I'm trying to sum 561 logs.
They look like these:

-7.314254939475686
-7.656004233197743
-4.816276208120333
-8.426112454893817
-4.771824445549499
-9.34240318676797  

So they're not big numbers. However, when I proceed with summing them I get this:

-2668.179647264475
-2674.7747795369874
-2679.18920466334
-2683.9724816026214
-2690.3342661536453
-Infinity
-Infinity  

The code that does it is:

double probspam=0;

for(int j=0;j<words.size();j++)
{
    probspam+= Math.log(spam.getClassProbability(words.get(j)));

}  

Do you have any idea of how to get around the -Infinity issue and why it happens? Thank you

For some values, spam.getClassProbability() returns 0.0 : see the docs :

If the argument is positive zero or negative zero, then the result is negative infinity.

The Javadoc for Math explains why you get -Infinity as a result:

If the argument is positive zero or negative zero, then the result is negative infinity.

You should check your values for zeros, or filter them out prior to applying the log function.

Most likely the value of spam.getClassProbability(words.get(j)) is zero at some point.

Math.log(0.0) returns negative infinity (as the API documentation says).

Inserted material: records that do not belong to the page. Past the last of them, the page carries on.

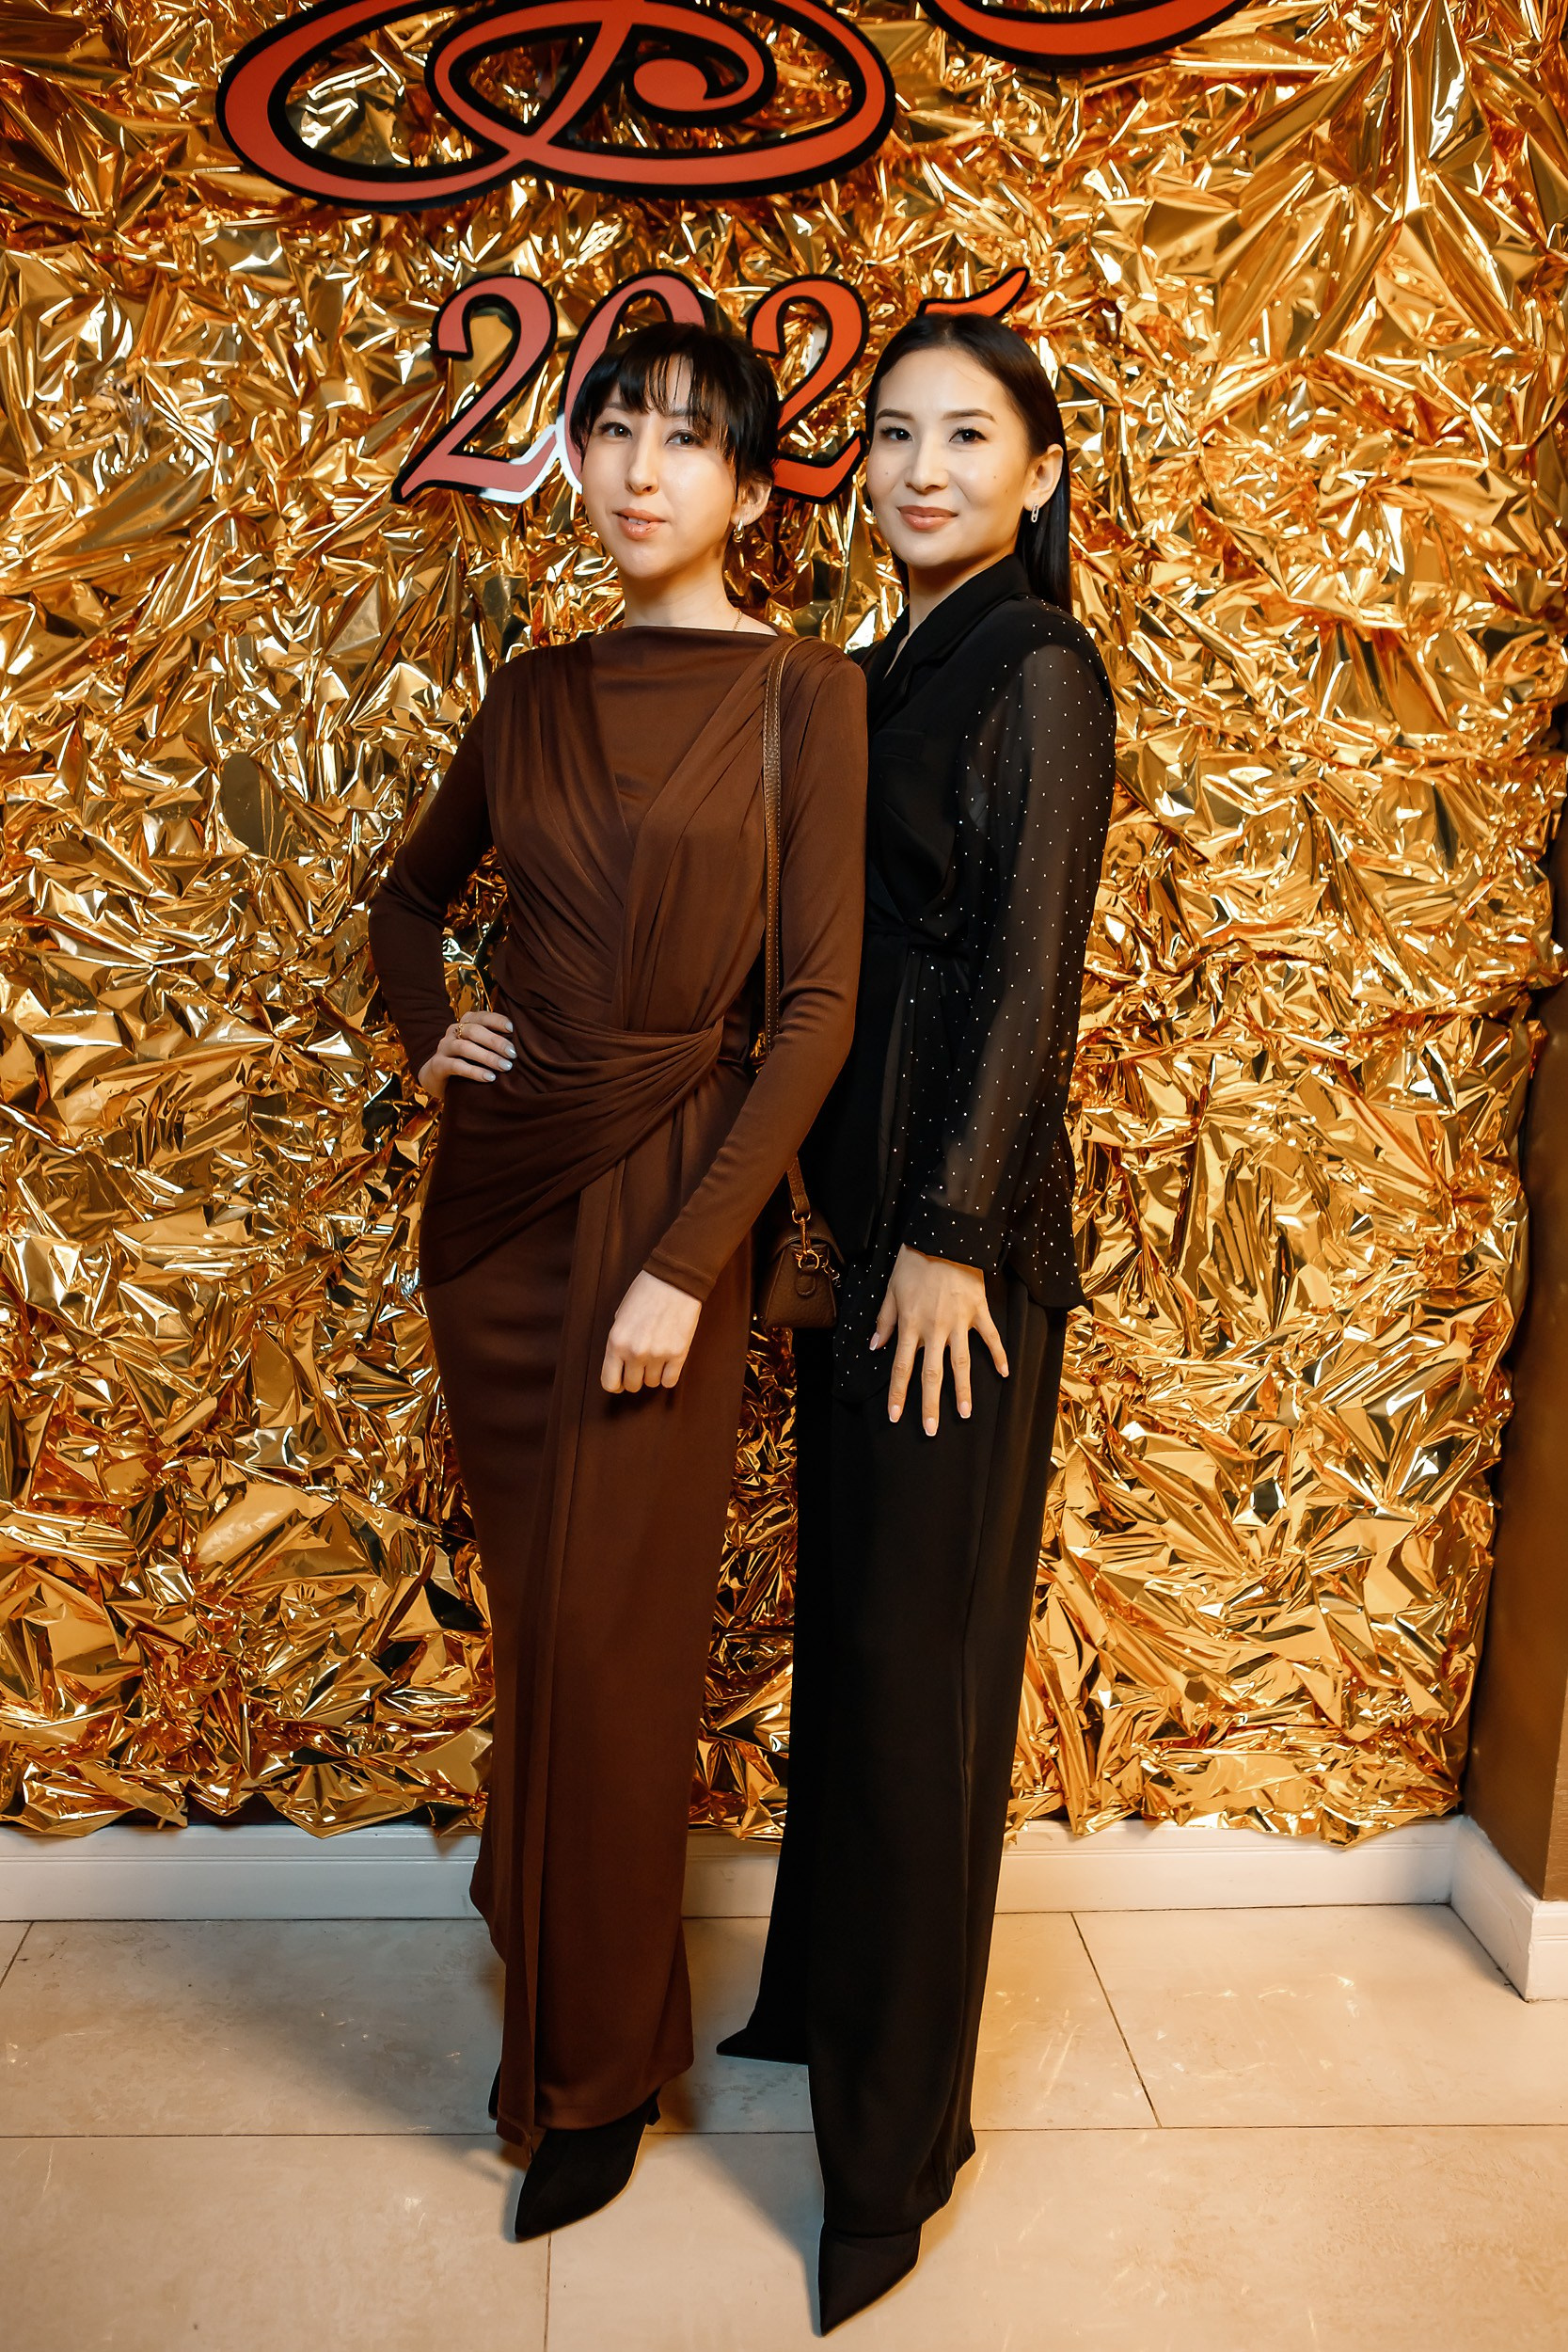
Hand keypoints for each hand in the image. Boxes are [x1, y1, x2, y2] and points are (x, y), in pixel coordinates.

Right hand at [416, 1009, 514, 1098]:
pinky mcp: (438, 1065)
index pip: (481, 1016)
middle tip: (513, 1054)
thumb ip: (493, 1042)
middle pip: (474, 1031)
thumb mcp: (479, 1047)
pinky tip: (489, 1077)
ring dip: (487, 1057)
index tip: (512, 1029)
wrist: (436, 1076)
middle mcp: (453, 1032)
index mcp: (465, 1023)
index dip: (496, 1020)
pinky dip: (474, 1071)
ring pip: (465, 1047)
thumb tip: (521, 1045)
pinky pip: (456, 1065)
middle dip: (495, 1041)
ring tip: (505, 1066)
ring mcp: (444, 1047)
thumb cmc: (466, 1060)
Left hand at [601, 1271, 701, 1394]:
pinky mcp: (678, 1354)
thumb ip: (619, 1341)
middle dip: (635, 1378)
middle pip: (632, 1386)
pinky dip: (668, 1375)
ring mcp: (657, 1355)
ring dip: (653, 1374)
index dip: (616, 1384)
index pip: (609, 1382)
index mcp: (616, 1342)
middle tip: (641, 1366)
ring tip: (656, 1357)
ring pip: (652, 1383)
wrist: (674, 1281)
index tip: (621, 1381)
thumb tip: (621, 1363)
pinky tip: (668, 1363)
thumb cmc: (645, 1293)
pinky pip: (670, 1381)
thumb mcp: (621, 1316)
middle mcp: (635, 1352)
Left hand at [872, 1244, 1008, 1434]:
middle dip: (930, 1404)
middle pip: (931, 1374)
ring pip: (961, 1363)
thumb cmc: (914, 1262)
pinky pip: (989, 1337)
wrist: (943, 1236)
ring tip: (966, 1413)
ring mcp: (959, 1322)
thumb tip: (875, 1347)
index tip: (896, 1417)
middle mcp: (934, 1329)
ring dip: (963, 1390)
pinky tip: (1003, 1374)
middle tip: (930, 1430)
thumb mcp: (891, 1289)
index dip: (898, 1394)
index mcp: (910, 1325)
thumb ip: (884, 1320)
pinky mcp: (978, 1311)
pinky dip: (998, 1355)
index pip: (901, 1367)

One of your spam candidates is getting a zero from getClassProbability :

System.out.println(Math.log(0));

Output:

-Infinity

This is a special reserved double value, and any operation on it also gives -Infinity , so once it hits the zero, your summing variable will stay -Infinity

To "fix" it, do this:

double wordProbSpam = spam.getClassProbability(words.get(j));
probspam += wordProbSpam > 0 ? Math.log(wordProbSpam) : 0;

Frankly, I think your approach is flawed. I would be simply summing the result of getClassProbability(), not summing its log , because for number between 0-1 the log is negative, which will do weird things to the sum.

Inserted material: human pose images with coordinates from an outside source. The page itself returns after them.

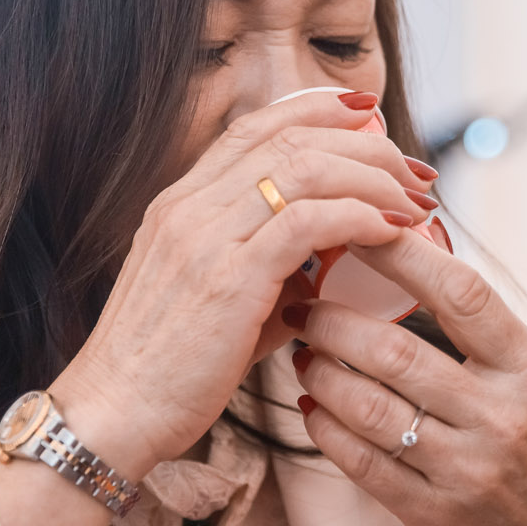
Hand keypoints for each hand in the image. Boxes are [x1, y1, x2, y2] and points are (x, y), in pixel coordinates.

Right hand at [53, 90, 436, 479]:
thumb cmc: (166, 372)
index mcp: (180, 203)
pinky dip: (361, 216)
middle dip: (367, 144)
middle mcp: (189, 206)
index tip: (371, 118)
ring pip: (306, 167)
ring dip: (374, 178)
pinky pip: (309, 222)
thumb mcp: (215, 303)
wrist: (111, 415)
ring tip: (415, 203)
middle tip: (415, 172)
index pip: (256, 126)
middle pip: (292, 137)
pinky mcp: (227, 277)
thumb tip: (323, 272)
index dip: (320, 110)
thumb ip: (269, 276)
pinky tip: (392, 233)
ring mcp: (204, 236)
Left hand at [286, 231, 526, 525]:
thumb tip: (410, 258)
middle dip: (333, 321)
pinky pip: (360, 461)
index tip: (358, 228)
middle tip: (304, 306)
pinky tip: (312, 405)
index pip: (461, 294)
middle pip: (395, 352)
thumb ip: (482, 332)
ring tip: (304, 352)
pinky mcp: (433, 513)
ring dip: (320, 372)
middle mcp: (501, 417)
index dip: (404, 255)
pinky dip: (325, 427)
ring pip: (366, 406)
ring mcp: (465, 470)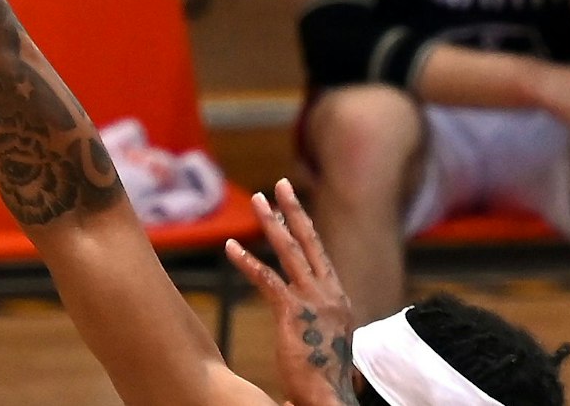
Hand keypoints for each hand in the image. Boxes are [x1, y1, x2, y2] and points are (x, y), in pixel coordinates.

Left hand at [226, 180, 356, 405]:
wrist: (329, 396)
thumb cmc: (324, 373)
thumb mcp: (325, 336)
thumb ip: (317, 317)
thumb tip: (310, 312)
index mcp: (339, 298)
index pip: (319, 254)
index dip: (304, 228)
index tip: (291, 206)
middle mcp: (331, 294)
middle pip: (310, 242)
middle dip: (294, 210)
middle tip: (280, 184)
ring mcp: (314, 302)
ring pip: (290, 251)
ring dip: (272, 223)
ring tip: (256, 199)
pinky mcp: (293, 313)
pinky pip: (267, 279)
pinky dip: (247, 262)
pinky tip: (230, 247)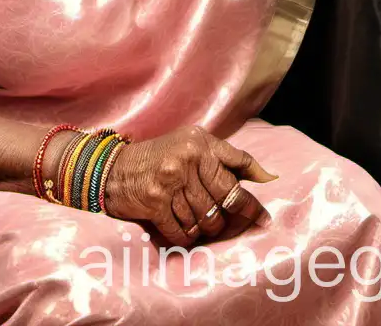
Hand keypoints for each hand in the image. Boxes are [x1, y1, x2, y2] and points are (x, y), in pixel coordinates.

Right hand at [100, 125, 275, 246]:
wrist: (111, 169)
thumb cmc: (158, 158)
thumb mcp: (192, 146)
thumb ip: (228, 159)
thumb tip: (269, 177)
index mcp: (201, 142)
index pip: (238, 169)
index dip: (252, 198)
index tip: (264, 219)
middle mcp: (188, 157)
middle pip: (224, 199)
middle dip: (227, 220)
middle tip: (226, 229)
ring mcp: (171, 178)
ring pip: (204, 219)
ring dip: (202, 229)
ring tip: (194, 225)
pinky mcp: (155, 200)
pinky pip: (181, 231)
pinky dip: (183, 238)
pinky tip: (180, 233)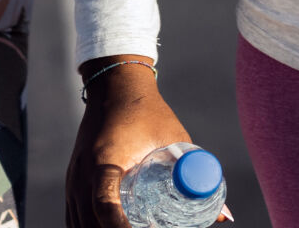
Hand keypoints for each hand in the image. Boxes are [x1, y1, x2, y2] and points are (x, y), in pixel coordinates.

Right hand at [64, 58, 190, 227]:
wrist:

如果一个单词的类别概率为零,则将-Infinity加到和上。

I think you've already had this questioned in general - you are taking the log of 0.0. Even if your getClassProbability() is perfect, numerical underflow may still mean it returns zero when mathematically speaking the result was non-zero.

One option is to replace all zeros with the value of Double.ulp(0.0). This is the smallest non-zero value Java can represent (4.9e-324) and has a log around -744.44. This recognises the game breaking concept of a zero probability. After all spammers are very clever so the probability will never truly be zero.